Jutro pod Łodzią zacznie oficjalnie działać jednostka żołnierzy USA. Dowództwo Sił Powietrznych twierdzi, że jej otwarcie przyniesie wiele korzyści zarówno dla wojska, jak i mieszkańców okolicy.

W bazie na stałe będzie tylko kilku wojskowych. Jednak co najmniej cztery razy w roku do Polski będzie przyjeżdżać ponad dwustu Amerykanów. To da szansę na zarobek mieszkańcom okolic baz lotniczych, którzy świadczą usługi hotelowe. Okazuje się bowiem, że Amerykanie nie będą mieszkać w koszarach jednostek, w których mają być organizowane wspólne ćwiczenia, ale poza bazami. Podczas kilku zmian w roku będą tam przebywać co najmniej po dwa tygodnie - mówił naszemu reporterowi Krzysztofowi Zasadzie podpułkownik Artur Goławski, rzecznik Sił Powietrznych. Amerykanie mają korzystać z hoteli i ośrodków niekoniecznie wokół Łasku, ale także wokół Krzesin i Powidza, bo tam te komponenty lotnicze będą się pojawiały raz na kwartał - dodał.
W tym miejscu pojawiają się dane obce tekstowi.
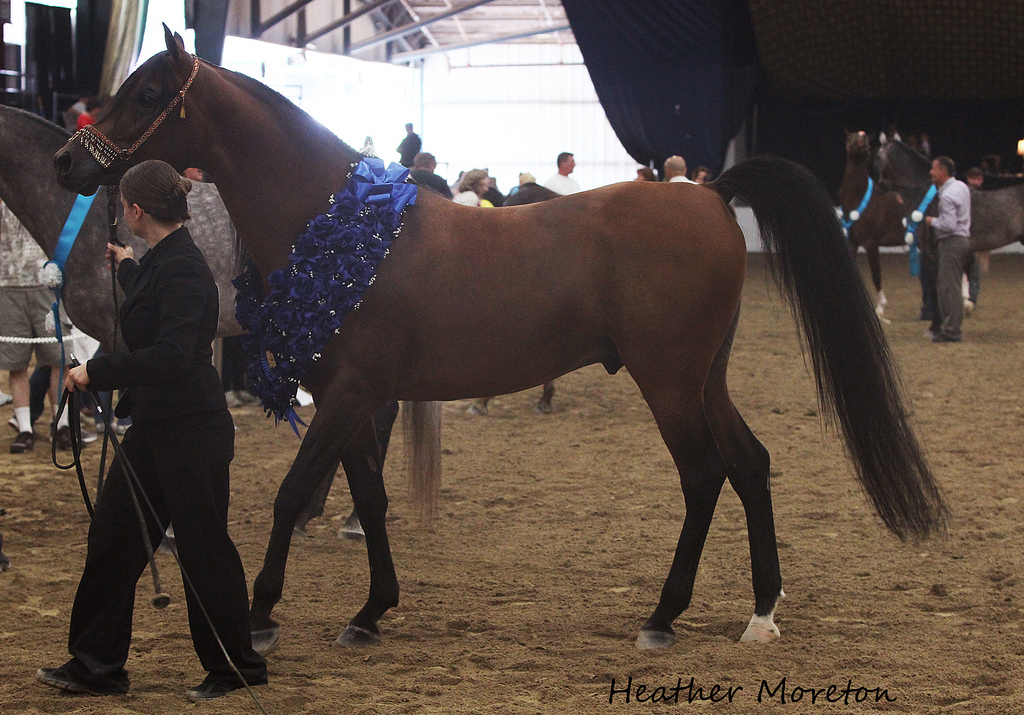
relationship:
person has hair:
[38, 162, 285, 703] [107, 164, 194, 226]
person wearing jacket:
[38, 162, 285, 703] [94, 257, 231, 425]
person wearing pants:
[38, 162, 285, 703] [64, 390, 270, 673]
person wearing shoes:
[38, 162, 285, 703] [35, 640, 274, 698]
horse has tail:
[46, 17, 954, 653] [714, 144, 952, 547]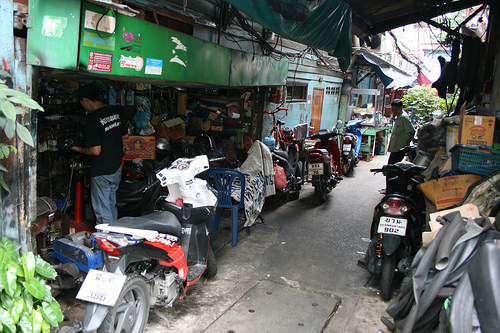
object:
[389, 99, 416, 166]
man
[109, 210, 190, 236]
seat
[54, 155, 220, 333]
scooter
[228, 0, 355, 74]
green tarp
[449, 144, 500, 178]
plastic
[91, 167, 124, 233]
jeans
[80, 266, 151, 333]
license plate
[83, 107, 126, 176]
shirt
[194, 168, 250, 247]
blue chair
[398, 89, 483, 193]
table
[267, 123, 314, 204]
bicycle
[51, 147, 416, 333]
cement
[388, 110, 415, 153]
shirt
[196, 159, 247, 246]
giraffe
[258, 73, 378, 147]
wall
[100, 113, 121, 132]
writing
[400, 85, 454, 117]
green leaves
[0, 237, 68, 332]
tree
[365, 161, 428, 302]
motorcycle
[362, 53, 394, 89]
tarp canopy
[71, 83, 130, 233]
man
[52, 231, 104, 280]
hamper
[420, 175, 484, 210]
box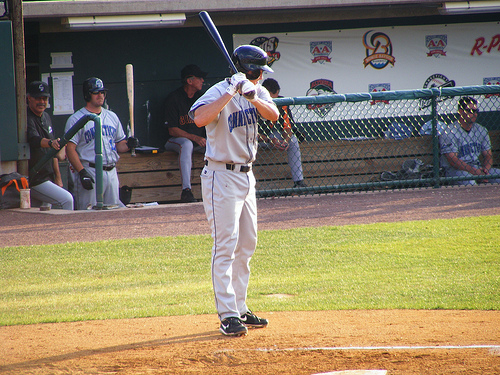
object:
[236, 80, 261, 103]
glove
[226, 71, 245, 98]
batter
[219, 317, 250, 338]
shoe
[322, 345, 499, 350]
line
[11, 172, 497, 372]
field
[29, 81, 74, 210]
man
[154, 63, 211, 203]
man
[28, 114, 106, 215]
green rail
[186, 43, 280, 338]
baseball player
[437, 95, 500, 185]
baseball player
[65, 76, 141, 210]
baseball player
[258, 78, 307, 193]
baseball player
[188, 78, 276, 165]
baseball jersey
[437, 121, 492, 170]
baseball jersey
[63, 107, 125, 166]
baseball jersey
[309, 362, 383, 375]
home plate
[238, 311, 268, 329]
shoe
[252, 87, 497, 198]
dugout railing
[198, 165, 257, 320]
gray pants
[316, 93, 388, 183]
fence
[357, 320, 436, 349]
dirt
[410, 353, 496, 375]
dirt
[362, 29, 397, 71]
logo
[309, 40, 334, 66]
logo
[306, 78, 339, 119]
logo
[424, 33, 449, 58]
logo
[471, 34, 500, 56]
logo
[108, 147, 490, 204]
dugout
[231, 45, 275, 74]
helmet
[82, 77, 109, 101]
helmet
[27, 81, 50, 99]
cap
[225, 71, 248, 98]
glove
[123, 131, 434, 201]
bench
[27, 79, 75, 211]
coach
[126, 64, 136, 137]
bat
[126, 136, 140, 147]
hand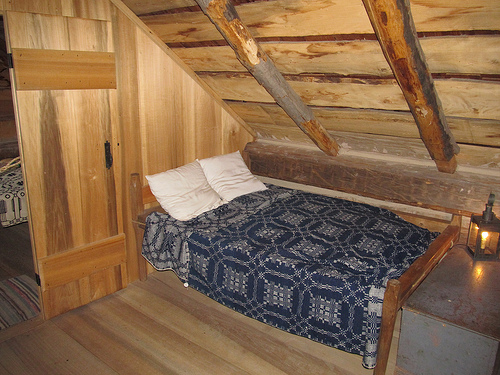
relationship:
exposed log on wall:
[363, 3, 461, 177] [128, 9, 498, 277]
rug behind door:
[1, 270, 47, 329] [1, 8, 142, 328]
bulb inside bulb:
[473, 225, 498, 253] [464, 192, 499, 262]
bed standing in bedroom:
[205, 196, 462, 314] [1, 1, 497, 374]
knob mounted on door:
[108, 154, 114, 165] [1, 8, 142, 328]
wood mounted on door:
[10, 40, 115, 100] [1, 8, 142, 328]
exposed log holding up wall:
[361, 0, 457, 174] [113, 1, 498, 339]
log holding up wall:
[194, 0, 339, 157] [113, 1, 498, 339]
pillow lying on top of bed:
[143, 159, 230, 224] [183, 128, 417, 373]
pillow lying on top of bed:
[145, 150, 268, 221] [129, 168, 461, 373]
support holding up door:
[36, 230, 126, 290] [1, 8, 142, 328]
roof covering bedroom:
[110, 0, 484, 174] [11, 121, 498, 372]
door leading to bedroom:
[1, 8, 142, 328] [0, 2, 484, 372]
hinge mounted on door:
[5, 51, 15, 69] [1, 8, 142, 328]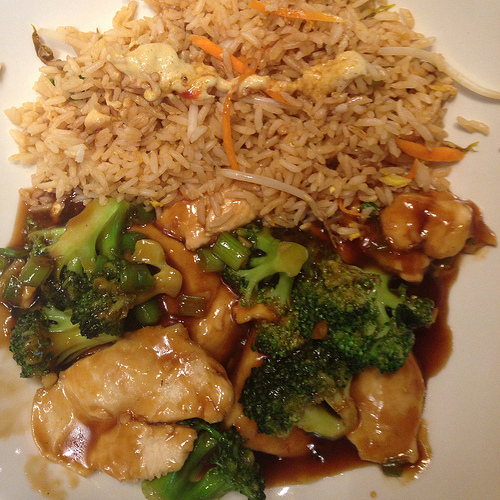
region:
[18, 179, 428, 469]
Broccoli pieces in sauce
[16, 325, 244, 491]
a piece of chicken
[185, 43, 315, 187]
Small slices of carrots in rice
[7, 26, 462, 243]
White rice next to veggies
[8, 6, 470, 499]
Food on a white plate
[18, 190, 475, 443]
A brown sauce on vegetables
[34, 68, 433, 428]
A chinese dish of food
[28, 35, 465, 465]
a plate of chinese food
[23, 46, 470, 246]
White rice on white plate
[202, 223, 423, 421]
Green broccoli chunks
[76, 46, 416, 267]
a rice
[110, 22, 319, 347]
a rice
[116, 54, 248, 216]
a rice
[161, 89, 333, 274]
a rice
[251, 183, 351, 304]
a rice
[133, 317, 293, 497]
Chicken with sauce on it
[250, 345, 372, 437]
Broccoli that has been steamed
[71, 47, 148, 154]
The rice is fried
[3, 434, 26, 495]
The plate is white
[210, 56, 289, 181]
Carrots in the rice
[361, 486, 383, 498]
Sauce on the plate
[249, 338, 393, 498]
The broccoli has sauce on it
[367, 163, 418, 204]
Small piece of egg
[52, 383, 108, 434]
The sauce is on the chicken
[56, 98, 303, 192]
The rice has sauce on it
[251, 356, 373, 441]
the broccoli is green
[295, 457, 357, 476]
the sauce is brwon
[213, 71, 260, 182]
the carrot is orange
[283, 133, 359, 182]
the rice is a tan color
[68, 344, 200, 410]
the chicken has sauce on it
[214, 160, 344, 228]
the sprout is white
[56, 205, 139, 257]
the stem of the broccoli is green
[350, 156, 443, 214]
the rice has something yellow in it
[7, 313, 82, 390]
this broccoli has brown sauce on it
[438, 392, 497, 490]
the dish that the food is on is white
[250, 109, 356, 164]
Rice.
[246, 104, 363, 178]
The rice is off white.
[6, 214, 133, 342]
The broccoli is green.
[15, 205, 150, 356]
Broccoli is in the dish.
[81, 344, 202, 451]
Meat is in the dish.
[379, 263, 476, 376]
Sauce is on the food.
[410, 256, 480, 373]
The sauce is brown.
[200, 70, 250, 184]
Pieces of carrot are on the dish.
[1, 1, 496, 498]
The plate is white.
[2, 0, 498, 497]
The food is on a plate.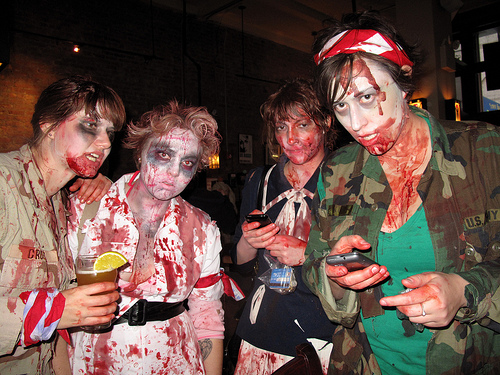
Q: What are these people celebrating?
A: Halloween.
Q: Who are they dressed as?
A: Zombies.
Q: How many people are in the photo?
A: Four.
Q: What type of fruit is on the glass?
A: Orange.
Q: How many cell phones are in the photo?
A: Two.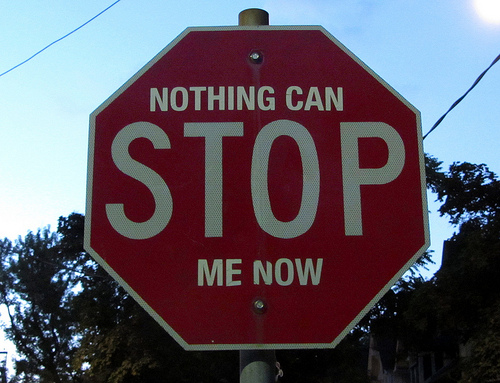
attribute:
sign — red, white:
[84, 22, 430, 353]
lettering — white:
[109, 83, 405, 286]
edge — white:
[189, 25, 322, 33]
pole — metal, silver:
[238, 8, 278, 382]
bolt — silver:
[248, 50, 262, 63]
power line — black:
[0, 1, 125, 87]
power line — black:
[422, 52, 498, 141]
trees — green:
[0, 156, 496, 382]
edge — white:
[317, 23, 423, 111]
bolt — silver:
[254, 300, 270, 315]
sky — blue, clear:
[1, 2, 498, 286]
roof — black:
[370, 315, 464, 350]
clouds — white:
[3, 182, 81, 238]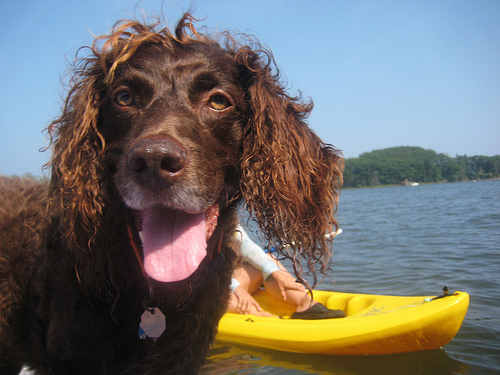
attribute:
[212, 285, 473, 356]
boat — yellow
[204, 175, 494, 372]
water body — large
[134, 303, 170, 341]
symbol — silver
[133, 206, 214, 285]
tongue — orange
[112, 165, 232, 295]
tongue — pink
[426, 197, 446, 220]
water — blue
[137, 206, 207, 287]
tongue — pink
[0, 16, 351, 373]
dog — brown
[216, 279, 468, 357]
kayak — yellow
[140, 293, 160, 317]
loop — small, metal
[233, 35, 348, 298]
ear — furry, black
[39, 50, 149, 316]
ear — furry, black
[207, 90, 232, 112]
eye — black, yellow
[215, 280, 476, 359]
canoe — yellow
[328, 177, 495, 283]
water — calm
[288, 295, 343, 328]
shoes — black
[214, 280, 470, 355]
raft — yellow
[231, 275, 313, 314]
legs — lower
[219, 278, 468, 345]
boat — motor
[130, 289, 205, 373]
tag — silver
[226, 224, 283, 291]
shirt — white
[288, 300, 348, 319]
wear — black, foot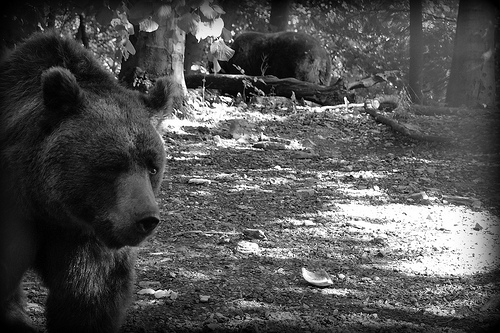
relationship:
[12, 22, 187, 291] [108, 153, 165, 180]
bear has eyes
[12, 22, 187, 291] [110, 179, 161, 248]
bear has muzzle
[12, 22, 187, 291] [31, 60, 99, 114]
bear has ear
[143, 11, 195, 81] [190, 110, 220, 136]
trees have roots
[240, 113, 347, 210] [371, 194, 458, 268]
ground has sunlight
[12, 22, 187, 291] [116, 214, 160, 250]
bear has snout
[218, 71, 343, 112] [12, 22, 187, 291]
log behind bear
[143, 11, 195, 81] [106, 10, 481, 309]
trees in forrest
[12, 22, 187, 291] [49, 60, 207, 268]
bear has face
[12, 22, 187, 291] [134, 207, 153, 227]
bear has nose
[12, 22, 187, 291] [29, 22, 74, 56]
bear has back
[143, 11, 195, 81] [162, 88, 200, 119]
trees have base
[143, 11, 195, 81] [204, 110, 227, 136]
trees have leaves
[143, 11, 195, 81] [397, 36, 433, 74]
trees have trunk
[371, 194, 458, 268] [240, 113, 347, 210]
sunlight on ground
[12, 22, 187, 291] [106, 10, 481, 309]
bear in forrest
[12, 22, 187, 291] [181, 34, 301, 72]
bear on background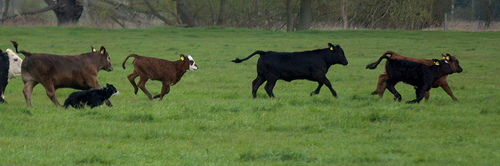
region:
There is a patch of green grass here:
[248, 100, 268, 142]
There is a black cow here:
[253, 41, 301, 98]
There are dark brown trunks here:
[177, 4, 196, 27]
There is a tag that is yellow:
[176, 53, 189, 65]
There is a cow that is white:
[9, 50, 26, 82]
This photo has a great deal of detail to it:
[141, 26, 286, 148]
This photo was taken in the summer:
[123, 29, 218, 153]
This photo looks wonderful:
[164, 35, 244, 160]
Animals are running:
[7, 28, 473, 143]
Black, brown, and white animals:
[12, 21, 483, 139]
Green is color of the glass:
[127, 106, 362, 151]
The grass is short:
[165, 100, 406, 156]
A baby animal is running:
[53, 77, 130, 117]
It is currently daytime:
[7, 10, 472, 160]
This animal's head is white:
[0, 36, 35, 84]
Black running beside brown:
[360, 32, 471, 117]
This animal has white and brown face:
[170, 42, 225, 88]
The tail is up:
[218, 39, 281, 76]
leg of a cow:
[17, 72, 37, 112]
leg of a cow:
[39, 75, 70, 112]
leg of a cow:
[260, 77, 280, 113]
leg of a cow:
[243, 71, 268, 116]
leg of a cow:
[134, 62, 165, 113]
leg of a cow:
[320, 80, 346, 99]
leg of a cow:
[374, 79, 414, 108]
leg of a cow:
[408, 79, 440, 110]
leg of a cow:
[151, 73, 173, 108]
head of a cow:
[320, 27, 360, 69]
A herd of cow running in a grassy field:
[4, 22, 475, 127]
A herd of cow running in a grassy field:
[5, 30, 473, 120]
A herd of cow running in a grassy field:
[5, 35, 481, 115]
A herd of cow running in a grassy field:
[7, 35, 475, 126]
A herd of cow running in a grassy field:
[2, 39, 472, 119]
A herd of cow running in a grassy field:
[7, 31, 470, 116]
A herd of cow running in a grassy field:
[4, 31, 478, 121]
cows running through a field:
[6, 3, 484, 149]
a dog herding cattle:
[64, 76, 156, 122]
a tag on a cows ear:
[322, 39, 334, 55]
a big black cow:
[226, 34, 353, 103]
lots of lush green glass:
[186, 105, 271, 150]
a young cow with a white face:
[121, 48, 222, 114]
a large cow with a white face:
[3, 46, 27, 81]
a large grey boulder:
[75, 4, 164, 43]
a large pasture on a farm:
[3, 15, 484, 162]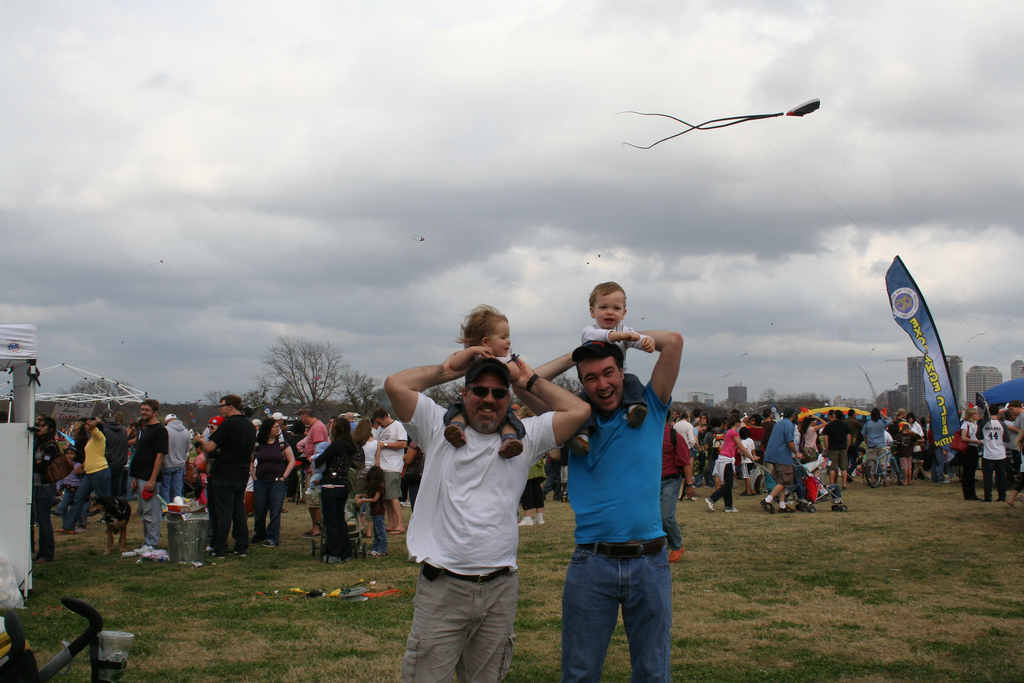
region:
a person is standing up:
[519, 311, 706, 666]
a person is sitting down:
[554, 266, 663, 453]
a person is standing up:
[350, 341, 581, 667]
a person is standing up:
[356, 404, 415, 519]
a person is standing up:
[308, 393, 365, 565]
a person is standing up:
[260, 393, 303, 550]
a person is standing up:
[93, 384, 173, 563]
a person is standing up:
[72, 405, 117, 543]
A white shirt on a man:
[396, 389, 568, 570]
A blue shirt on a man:
[550, 385, 671, 545]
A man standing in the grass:
[514, 278, 692, 680]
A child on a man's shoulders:
[573, 275, 649, 447]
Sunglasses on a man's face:
[463, 379, 505, 408]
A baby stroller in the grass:
[791, 442, 848, 520]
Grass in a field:
[7, 461, 1016, 673]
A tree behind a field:
[250, 332, 377, 406]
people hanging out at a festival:
[184, 390, 249, 561]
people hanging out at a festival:
[307, 408, 353, 555]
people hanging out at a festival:
[359, 396, 405, 536]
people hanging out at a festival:
[896, 413, 913, 477]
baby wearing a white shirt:
[569, 282, 649, 453]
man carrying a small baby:
[512, 277, 680, 677]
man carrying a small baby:
[387, 303, 591, 680]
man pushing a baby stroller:
[760, 407, 847, 513]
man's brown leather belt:
[577, 537, 667, 557]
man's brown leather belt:
[418, 563, 508, 582]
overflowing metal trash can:
[163, 495, 212, 563]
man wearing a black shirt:
[127, 395, 169, 561]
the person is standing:
[59, 430, 82, 513]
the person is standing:
[133, 404, 182, 576]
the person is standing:
[197, 382, 264, 559]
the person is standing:
[308, 407, 360, 584]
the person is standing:
[406, 413, 534, 673]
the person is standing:
[536, 315, 673, 671]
Otwarcie amerykańskiej jednostki pozwoli też na oszczędności w polskim wojsku. Nie będzie już trzeba wysyłać pilotów na zagraniczne szkolenia. Mając sojuszników z USA na miejscu, oświadczenie będą mogli zdobywać w kraju.

Siły Powietrzne liczą też na to, że amerykańska baza przyciągnie do polski żołnierzy z sąsiednich krajów, którzy będą chcieli się szkolić pod okiem specjalistów zza Oceanu.